The Trump administration continued its streak of federal layoffs over the weekend, firing hundreds of employees with the Federal Aviation Administration, which has been struggling with a staffing crisis.
The Professional Aviation Safety Specialists (PASS) union, which represents the employees, said in a statement that probationary workers were informed of the news beginning Friday evening, through messages “sent from an ‘exec order’ Microsoft email address, not an official .gov email address.” A spokesperson for the union told NBC News that nearly 300 people — including maintenance mechanics, aeronautical information specialists, environmental protection specialists, aviation safety assistants, and management and program assistants — received termination notices over the weekend.

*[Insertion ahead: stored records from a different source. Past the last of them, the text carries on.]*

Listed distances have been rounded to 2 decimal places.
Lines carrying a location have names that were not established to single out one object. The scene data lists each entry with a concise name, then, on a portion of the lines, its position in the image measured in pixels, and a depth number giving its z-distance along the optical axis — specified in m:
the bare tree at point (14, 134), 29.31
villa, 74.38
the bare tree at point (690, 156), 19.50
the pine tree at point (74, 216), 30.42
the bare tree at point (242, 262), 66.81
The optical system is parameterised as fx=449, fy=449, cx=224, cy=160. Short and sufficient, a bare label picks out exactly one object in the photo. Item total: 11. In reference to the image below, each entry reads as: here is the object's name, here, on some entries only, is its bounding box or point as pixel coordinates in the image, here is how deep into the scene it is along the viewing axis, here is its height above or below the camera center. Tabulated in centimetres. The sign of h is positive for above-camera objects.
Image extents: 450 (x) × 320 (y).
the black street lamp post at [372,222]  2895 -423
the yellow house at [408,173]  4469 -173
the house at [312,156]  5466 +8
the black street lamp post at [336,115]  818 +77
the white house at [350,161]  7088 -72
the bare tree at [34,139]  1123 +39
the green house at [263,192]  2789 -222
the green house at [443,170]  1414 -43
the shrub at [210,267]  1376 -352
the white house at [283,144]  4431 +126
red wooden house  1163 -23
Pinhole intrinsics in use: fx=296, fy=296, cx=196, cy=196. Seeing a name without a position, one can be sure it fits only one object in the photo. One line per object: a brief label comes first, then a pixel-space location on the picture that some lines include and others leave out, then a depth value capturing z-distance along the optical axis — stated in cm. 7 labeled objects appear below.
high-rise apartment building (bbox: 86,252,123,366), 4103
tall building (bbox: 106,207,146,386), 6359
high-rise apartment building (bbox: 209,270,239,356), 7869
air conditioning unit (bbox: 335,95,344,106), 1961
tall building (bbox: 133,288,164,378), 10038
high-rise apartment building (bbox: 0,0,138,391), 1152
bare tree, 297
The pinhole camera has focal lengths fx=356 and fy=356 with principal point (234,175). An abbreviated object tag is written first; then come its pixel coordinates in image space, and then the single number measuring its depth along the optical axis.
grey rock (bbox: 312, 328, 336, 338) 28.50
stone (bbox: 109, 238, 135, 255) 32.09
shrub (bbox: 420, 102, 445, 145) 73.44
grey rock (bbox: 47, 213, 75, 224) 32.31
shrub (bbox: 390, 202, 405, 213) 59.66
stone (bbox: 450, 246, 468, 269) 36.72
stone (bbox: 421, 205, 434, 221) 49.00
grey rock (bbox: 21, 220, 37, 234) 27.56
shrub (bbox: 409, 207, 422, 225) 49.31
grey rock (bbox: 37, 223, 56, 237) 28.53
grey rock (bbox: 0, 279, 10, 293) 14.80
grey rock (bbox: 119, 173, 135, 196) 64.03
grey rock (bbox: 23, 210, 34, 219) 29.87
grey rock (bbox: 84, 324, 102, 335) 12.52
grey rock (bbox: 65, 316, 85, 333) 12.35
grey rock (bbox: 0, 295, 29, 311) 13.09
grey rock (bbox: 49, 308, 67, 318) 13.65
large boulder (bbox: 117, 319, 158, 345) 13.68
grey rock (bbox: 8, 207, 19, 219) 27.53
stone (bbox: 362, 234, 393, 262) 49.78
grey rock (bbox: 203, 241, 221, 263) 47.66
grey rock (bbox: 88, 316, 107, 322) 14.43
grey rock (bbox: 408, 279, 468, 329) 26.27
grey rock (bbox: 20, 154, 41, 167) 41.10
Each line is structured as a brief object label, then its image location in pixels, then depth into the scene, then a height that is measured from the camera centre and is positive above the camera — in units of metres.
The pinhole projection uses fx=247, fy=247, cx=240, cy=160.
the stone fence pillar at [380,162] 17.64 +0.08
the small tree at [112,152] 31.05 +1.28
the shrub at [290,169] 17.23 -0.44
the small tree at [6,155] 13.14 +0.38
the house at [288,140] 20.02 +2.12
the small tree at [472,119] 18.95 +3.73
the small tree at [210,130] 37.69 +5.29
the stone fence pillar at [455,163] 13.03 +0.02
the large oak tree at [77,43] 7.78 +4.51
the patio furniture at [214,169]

PASS denounced the firings in its statement, citing three recent plane crashes, including the deadly midair collision between a commercial airplane and a Black Hawk helicopter near Washington, D.C., last month in which there were no survivors. The union called the layoffs “especially unconscionable in the aftermath of three deadly aircraft accidents in the past month.”
“This draconian action will increase the workload and place new responsibilities on a workforce that is already stretched thin,” it said.
The FAA has long faced a staffing crisis, which aviation safety experts warned has contributed to near-miss incidents between aircrafts. The deadly plane crash near Reagan Washington National Airport in Arlington, Virginia, in January has renewed concerns about reduced staffing as well.
In a statement posted to X on Monday, Transportation Secretary Sean Duffy downplayed the mass layoffs.
“[T]he FAA alone has a staggering 45,000 employees,” he wrote. “Less than 400 were let go, and they were all probationary, meaning they had been hired less than a year ago. Zero air traffic controllers and critical safety personnel were let go.”
The FAA layoffs come as Musk’s Department of Government Efficiency, a nongovernmental organization, has instituted a mass reduction of the workforce across federal agencies. Many of those agencies regulate his own companies or have been investigating them, raising questions about potential conflicts of interest. Similarly, the FAA regulates rocket launches by Musk’s aeronautics company SpaceX, and the agency last year proposed civil penalties against SpaceX for allegedly failing to follow license requirements during two launches in 2023. Musk in turn threatened to sue the FAA for “regulatory overreach.”
Notably, Duffy said Sunday that he intends to overhaul the air traffic control system with help from a team with Musk’s SpaceX. The team, he said, will visit the FAA’s command center in Virginia and “envision how we can make a new, better, modern and safer system.”